What the task requires: Rewrite the records from the line containing "common name: Sinkwa towelsponge" through the line containing "scientific name: Dichanthelium implicatum", swapping "phylum" for "division" and leaving every other word unchanged. Return only those lines.

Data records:

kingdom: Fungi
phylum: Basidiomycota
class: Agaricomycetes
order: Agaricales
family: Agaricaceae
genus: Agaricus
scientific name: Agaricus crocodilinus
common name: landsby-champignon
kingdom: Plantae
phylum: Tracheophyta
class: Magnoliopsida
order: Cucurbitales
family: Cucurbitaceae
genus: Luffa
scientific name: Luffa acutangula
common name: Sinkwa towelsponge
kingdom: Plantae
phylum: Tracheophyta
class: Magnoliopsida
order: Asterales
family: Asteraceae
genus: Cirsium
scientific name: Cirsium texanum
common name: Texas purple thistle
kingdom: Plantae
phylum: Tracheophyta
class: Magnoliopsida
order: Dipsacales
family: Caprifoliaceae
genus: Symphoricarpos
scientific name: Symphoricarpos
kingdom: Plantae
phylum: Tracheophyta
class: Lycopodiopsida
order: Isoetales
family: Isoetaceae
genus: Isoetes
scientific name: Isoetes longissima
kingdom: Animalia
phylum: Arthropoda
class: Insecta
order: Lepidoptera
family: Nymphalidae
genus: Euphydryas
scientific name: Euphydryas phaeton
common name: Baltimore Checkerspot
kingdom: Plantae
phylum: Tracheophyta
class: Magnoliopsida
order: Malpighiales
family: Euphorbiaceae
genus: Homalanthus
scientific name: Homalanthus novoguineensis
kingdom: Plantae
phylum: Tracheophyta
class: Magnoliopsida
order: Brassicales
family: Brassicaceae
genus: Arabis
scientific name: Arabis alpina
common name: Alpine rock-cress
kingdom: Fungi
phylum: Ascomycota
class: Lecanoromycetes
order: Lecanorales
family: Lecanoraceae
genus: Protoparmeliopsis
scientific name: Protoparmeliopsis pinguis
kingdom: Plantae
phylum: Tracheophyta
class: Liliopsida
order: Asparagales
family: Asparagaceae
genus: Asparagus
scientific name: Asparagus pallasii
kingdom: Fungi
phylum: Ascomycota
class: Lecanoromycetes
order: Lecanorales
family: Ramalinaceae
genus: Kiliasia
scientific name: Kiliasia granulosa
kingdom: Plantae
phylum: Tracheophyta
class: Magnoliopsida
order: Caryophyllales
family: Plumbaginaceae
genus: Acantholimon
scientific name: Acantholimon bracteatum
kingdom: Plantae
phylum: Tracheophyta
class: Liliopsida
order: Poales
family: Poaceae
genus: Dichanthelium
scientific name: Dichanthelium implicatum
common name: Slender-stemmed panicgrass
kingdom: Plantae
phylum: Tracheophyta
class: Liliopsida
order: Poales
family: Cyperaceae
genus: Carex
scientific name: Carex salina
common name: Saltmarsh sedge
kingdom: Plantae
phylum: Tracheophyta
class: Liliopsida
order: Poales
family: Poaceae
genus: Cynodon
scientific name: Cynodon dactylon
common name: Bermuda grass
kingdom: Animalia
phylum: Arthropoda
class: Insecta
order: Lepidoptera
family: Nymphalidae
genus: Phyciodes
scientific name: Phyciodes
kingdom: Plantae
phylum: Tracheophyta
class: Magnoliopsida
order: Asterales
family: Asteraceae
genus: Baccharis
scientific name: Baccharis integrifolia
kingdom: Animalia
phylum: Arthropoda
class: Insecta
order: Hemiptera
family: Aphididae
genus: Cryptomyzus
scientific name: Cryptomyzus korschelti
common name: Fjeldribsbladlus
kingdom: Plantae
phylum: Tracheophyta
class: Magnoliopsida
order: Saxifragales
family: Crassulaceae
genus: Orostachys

Exercise response:
common name: Sinkwa towelsponge
kingdom: Plantae
division: Tracheophyta
class: Magnoliopsida
order: Asterales
family: Asteraceae
genus: Cirsium
scientific name: Cirsium texanum
common name: Texas purple thistle
kingdom: Plantae
division: Tracheophyta
class: Magnoliopsida
order: Dipsacales
family: Caprifoliaceae
genus: Symphoricarpos
scientific name: Symphoricarpos
kingdom: Plantae
division: Tracheophyta
class: Lycopodiopsida
order: Isoetales
family: Isoetaceae
genus: Isoetes
scientific name: Isoetes longissima
kingdom: Animalia
division: Arthropoda
class: Insecta
order: Lepidoptera
family: Nymphalidae
genus: Euphydryas
scientific name: Euphydryas phaeton
common name: Baltimore Checkerspot
kingdom: Plantae
division: Tracheophyta
class: Magnoliopsida
order: Malpighiales
family: Euphorbiaceae
genus: Homalanthus
scientific name: Homalanthus novoguineensis
kingdom: Plantae
division: Tracheophyta
class: Magnoliopsida
order: Brassicales
family: Brassicaceae
genus: Arabis
scientific name: Arabis alpina
common name: Alpine rock-cress
kingdom: Fungi
division: Ascomycota
class: Lecanoromycetes
order: Lecanorales
family: Lecanoraceae
genus: Protoparmeliopsis
scientific name: Protoparmeliopsis pinguis
kingdom: Plantae
division: Tracheophyta
class: Liliopsida
order: Asparagales
family: Asparagaceae
genus: Asparagus
scientific name: Asparagus pallasii
kingdom: Fungi
division: Ascomycota
class: Lecanoromycetes
order: Lecanorales
family: Ramalinaceae
genus: Kiliasia
scientific name: Kiliasia granulosa
kingdom: Plantae
division: Tracheophyta
class: Magnoliopsida
order: Caryophyllales
family: Plumbaginaceae
genus: Acantholimon
scientific name: Acantholimon bracteatum
kingdom: Plantae
division: Tracheophyta
class: Liliopsida
order: Poales
family: Poaceae
genus: Dichanthelium
scientific name: Dichanthelium implicatum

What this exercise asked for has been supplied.